Motorhome Conventions | FMCA
Board an excursion train while you’re visiting Oregon for FMCA’s Family Reunion in Redmond.
By Peggy Jordan
Associate Editor, Family Motor Coaching magazine
Some of the most gorgeous views in the United States can be seen in Oregon, where FMCA members are gathering in August 2014 for the association’s 90th Family Reunion & Motorhome Showcase. And what better way to see them than while aboard a whistling, steaming, chugging train?
Excursion railways provide changing scenery along with a meal; exciting train robbery enactments; and always a memorable time. Some Oregon lines trundle through tall woods; others follow the Pacific coast; and still others wind around pure mountain lakes and streams.
The first three of these four rail lines would not exist without the labors of many volunteers and countless hours of loving attention to detail. It takes an enthusiast to keep a train alive in the 21st century, but apparently that’s what Oregon has — plenty of train enthusiasts!
Once you learn about all these options, you may want to arrive in Oregon early, before the Family Reunion, just so you get to the station on time.
Oregon Coast Scenic Railroad
Just as its name suggests, this rail line runs up and down a portion of the Oregon Coast, specifically, the part between Garibaldi and Rockaway Beach in the northern part of the state. Trains run daily through September 7 this year and on weekends until September 28. Special holiday excursions also take place.
The gorgeous views from this rail line make it popular. Its history makes it even more interesting. The railroad was started in 2002 by a hobbyist who originally intended to create a live, working railroad museum. Obviously, one thing led to another! Since then, the volunteer organization has restored numerous steam locomotives and railway cars, and uses some as part of the line.
A major player in this excursion business is a 1910 Heisler steam locomotive, which is fueled by recycled motor oil. How’s that for being ecologically conservative? Extra passenger benefits include being permitted to ride in the cab of the locomotive for a small extra fee; ask about this when purchasing tickets. Plus, if you have an adventuresome canine, he or she is allowed to journey with you in the open-air cars.
For more important facts, visit the Oregon Coast Scenic Railroad Web site at www.oregoncoastscenic.org; email
Eagle Cap Excursion Train
Okay, stop. What is an eagle cap?
The mountains of northeastern Oregon now called the Wallowa originally were named the Eagle Mountains. Eagle Cap was the name given to the tallest peak — or, so the settlers thought. It turned out that their measurements were a bit off. But, no matter. The name Eagle Cap eventually came to refer to an entire wilderness area within the Wallowa range, now part of the Wallowa-Whitman National Forest.
As with the Oregon Coast rail line, this one is preserved and run by volunteer effort. The two counties crossed by the 63-mile-long railroad formed a partnership, and the Oregon legislature provided funds to help buy the old line. Today the train is staffed by professional train engineers, and the car hosts are a local group of enthusiasts.

- _Job item A_
Could you return the chart records line for line, leaving out the picture lines?

- _Exercise inputs_
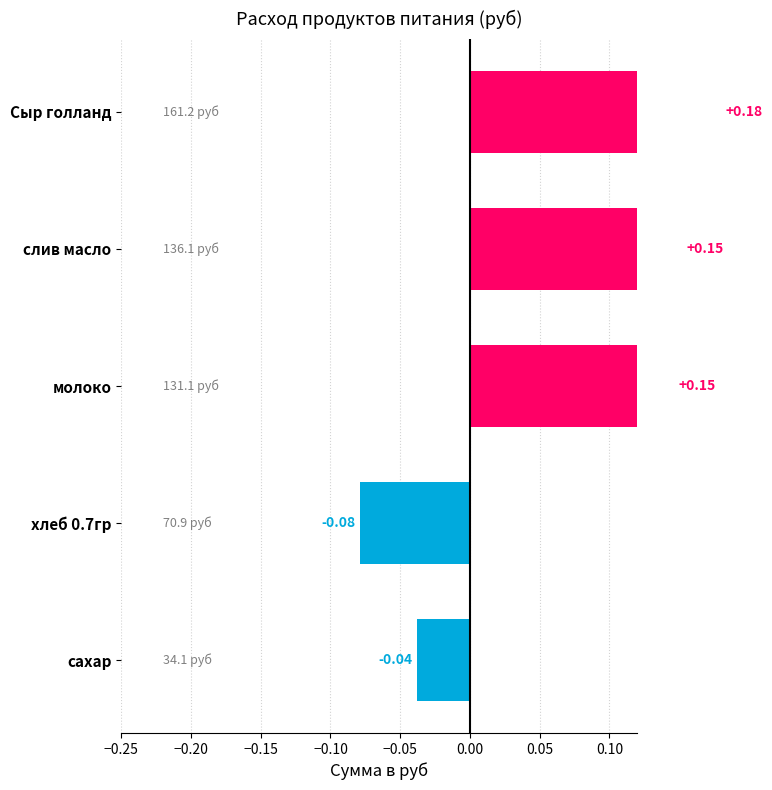

Reading left to right, extract all data points from this chart.

0.2	0.2	0.1	-0.1	-0.0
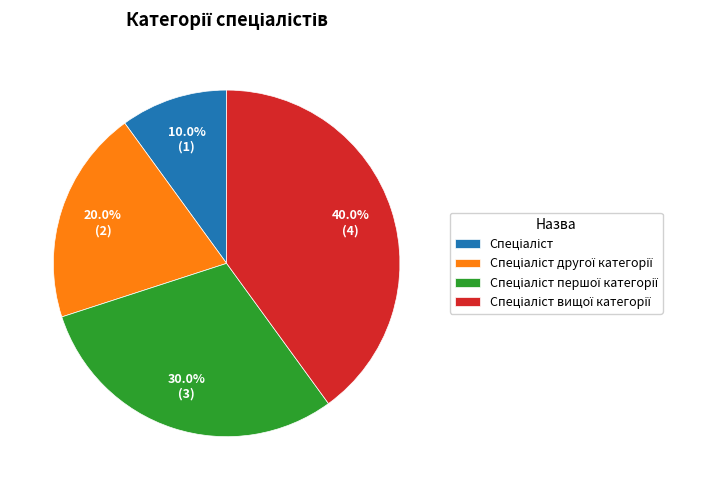

How many slices are in this pie chart?

4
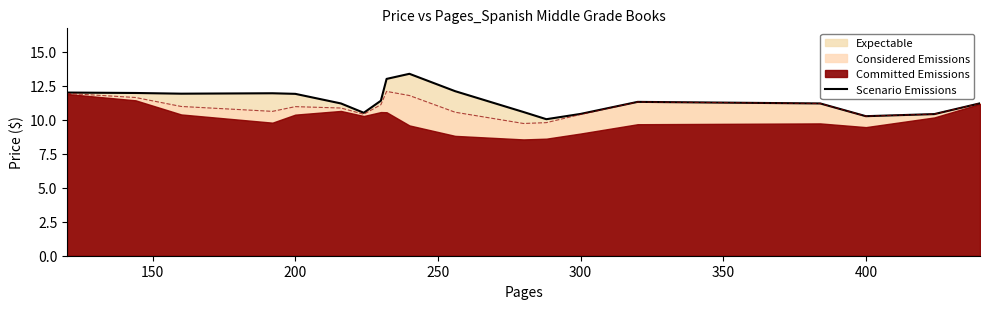

What is the lowest value of the Scenario Emissions series?

10.0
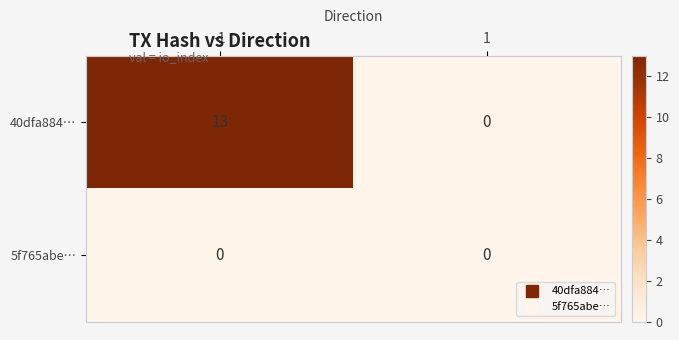

Reading left to right, transcribe all the data shown in this chart.

40dfa884…: -1=13	1=0
5f765abe…: -1=0	1=0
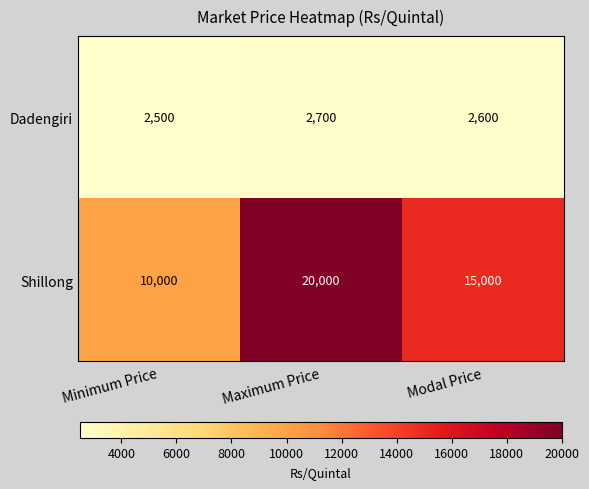

The value of Dadengiri at Modal Price is 2600. True or false?

True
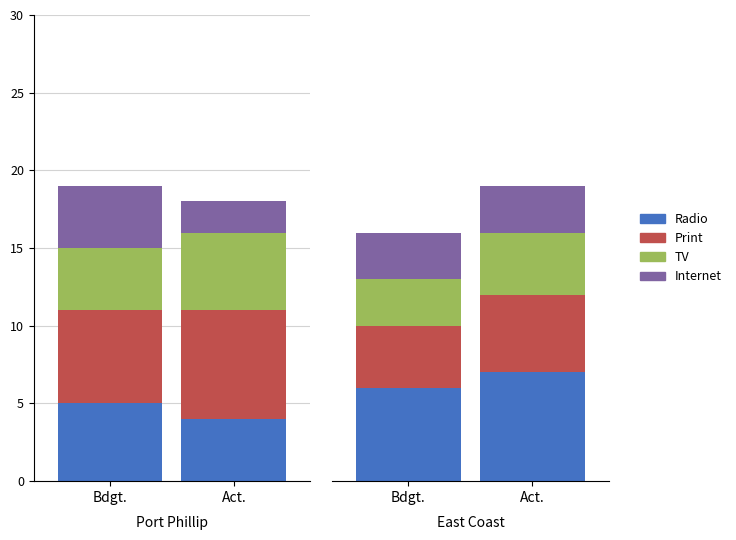

How many data points does each series have?

4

- _Job item B_
Can you carry the article on Oregon excursion trains forward from its final sentence?

- _Written answer A_
Reading left to right, extract all data points from this chart.

0.2	0.2	0.1	-0.1	-0.0

How many slices are in this pie chart?

4

What is the lowest value of the Scenario Emissions series?

10.0

Reading left to right, transcribe all the data shown in this chart.

40dfa884…: -1=13	1=0
5f765abe…: -1=0	1=0

The value of Dadengiri at Modal Price is 2600. True or false?

True

How many data points does each series have?

4

- _Written answer B_
After the train departs from the beautiful new depot in Elgin, get ready for wilderness. This part of Oregon is chock-full of mountains, lakes, and rivers, and the wild things that live there. As you tour, your excursion may have a theme like “Summer Sundowner” or “Cowboy Country Dinner,” or you may fall prey to a train robbery! Check the schedule at www.eaglecaptrainrides.com; or, call (800) 323-7330 or (541) 963-9000.
Sumpter Valley Railroad
Among other things, Baker City, in eastern Oregon, is known for its location near the National Historic Oregon Trail Interpretive Center. It’s a fabulous place where you may wish to spend at least half a day or more. But this is a train story. So, let’s drive 23 miles southwest of Baker City and stop at the McEwen Depot, home to the narrow-gauge Sumpter Valley Railroad.
Just like the Oregon Trail, this railway line was forged by quite a bit of unpaid work, beginning when a small group of volunteers formed in 1971. Just like the pioneers, they did not have much to start with. The track was entirely gone. (It was scrapped in 1947.) No problem. Just build some track on the abandoned railroad right-of-way! The most recent result of their efforts is 7 miles of new track. And it is still growing.
The Sumpter Valley line has an extensive schedule; it runs on weekends through the end of September, with special excursions in October and December. In August, for example, you can take round trips on Saturdays and Sundays, some of which include train robberies. (Obviously, the same gang is terrorizing all of Oregon’s excursion trains ….)
Rides in the cab of the locomotive also are available with almost any excursion; you very well may find a steam engine pulling your train, too. The railroad has three steam locomotives, three mechanical locomotives, and one diesel electric model.
For more information and to make reservations, visit Sumpter Valley Railroad at www.sumptervalleyrailroad.org or call (866) 894-2268, (541) 894-2268.
Mount Hood Railroad
This is the most “commercial” of the four excursion trains, but that doesn’t make it any less fun. Plus, this rail line is dedicated to using restored rail cars.
The train is based in Hood River, Oregon, a lovely town in the northern part of the state, near where the East Fork of the Hood River joins the mighty Columbia River as it rolls on toward the Pacific Ocean.
The railroad line travels from Hood River south to the town of Parkdale and back, for a total length of approximately 21 miles. The train schedule generally runs from mid-April to the end of October.
Theme trips include murder mystery dinner trains and (another) train robbery. Other excursions include a Brunch Train and a Tribute Artist Dinner Train. For the latter, you won’t guess who the “artist” is! Okay, perhaps you will. Let’s just say you’d better wear your blue suede shoes.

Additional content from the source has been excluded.